Work item
Leave out all pictures. Return exactly the lines from the top of the material through the line containing "Table 2. Confusion matrix of the fifth".

Data segment
━━━━

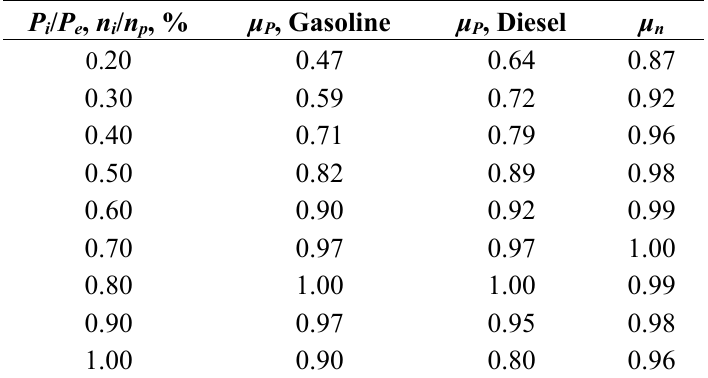
Table 1. Coefficient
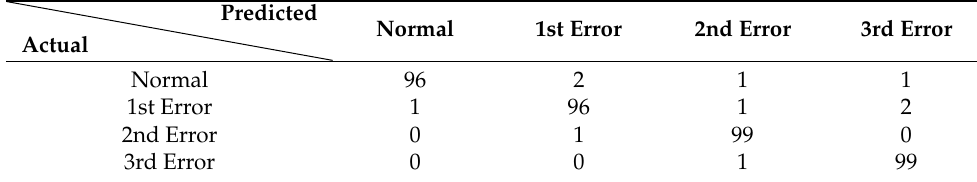
Table 2. Confusion matrix of the fifth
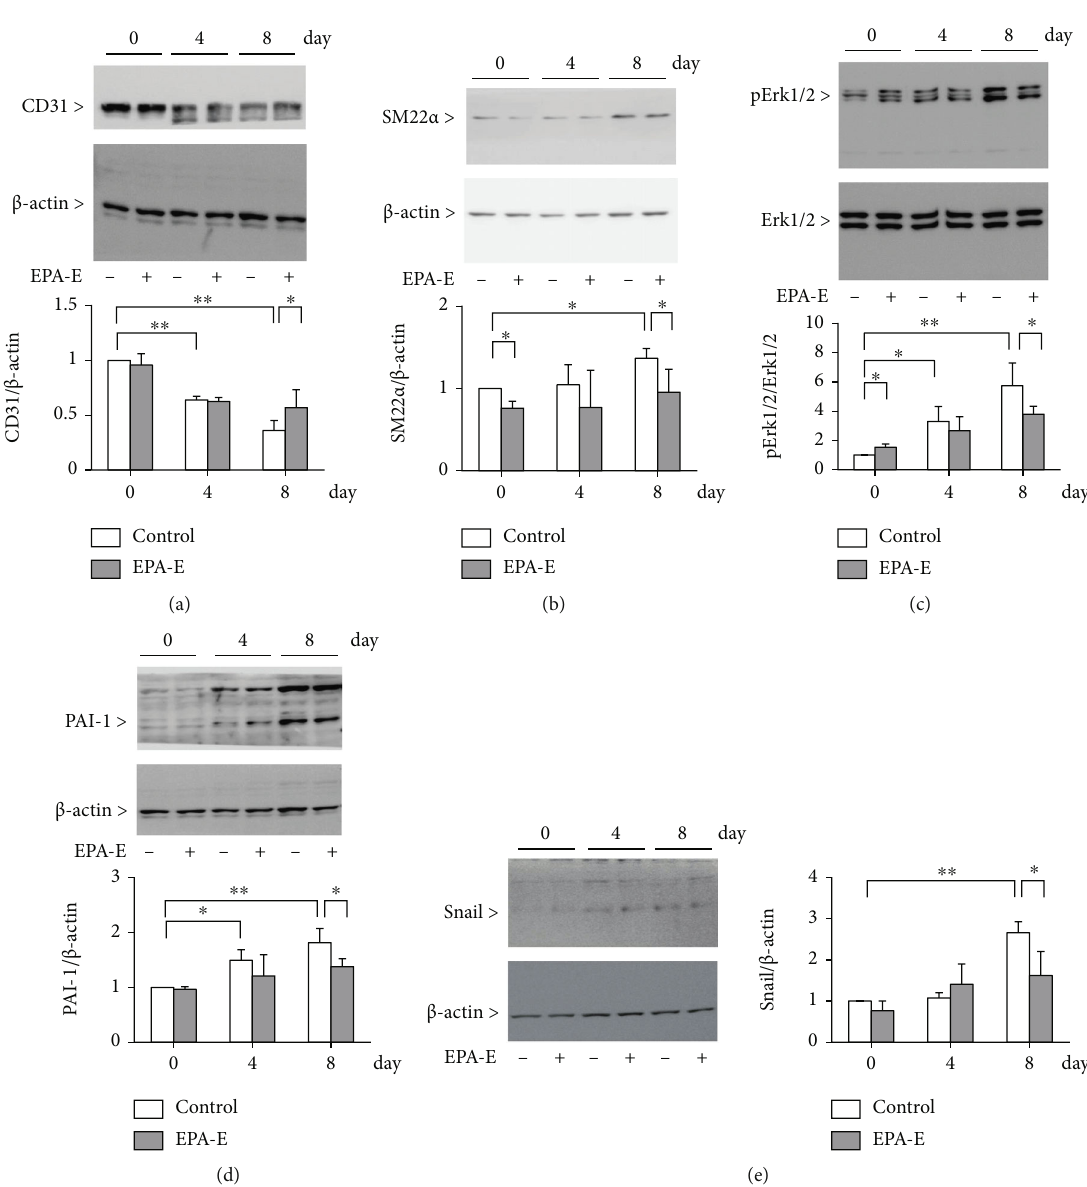
Figure 4: EPA-E decreased the adipogenic di ff erentiation medium induced-End-MT. Immunoblot analysis of CD31, SM22 α , phosphorylation of Erk1/2, PAI-1, and Snail. Endothelial cells were incubated in the adipocyte conditioned medium with or without EPA-E (200 μ M). (a) CD31. (b) SM22 α . (c) Phosphorylation of Erk1/2. (d) PAI-1. (e) Snail. ∗ P < 0 : 05 . ∗∗ P < 0 : 01 . These data are expressed as means ± SD . Regarding immunoblot, membranes are cut prior to hybridization with antibodies, so these are not images of full-length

━━━━

Written response
Table 1. Coefficient
Table 2. Confusion matrix of the fifth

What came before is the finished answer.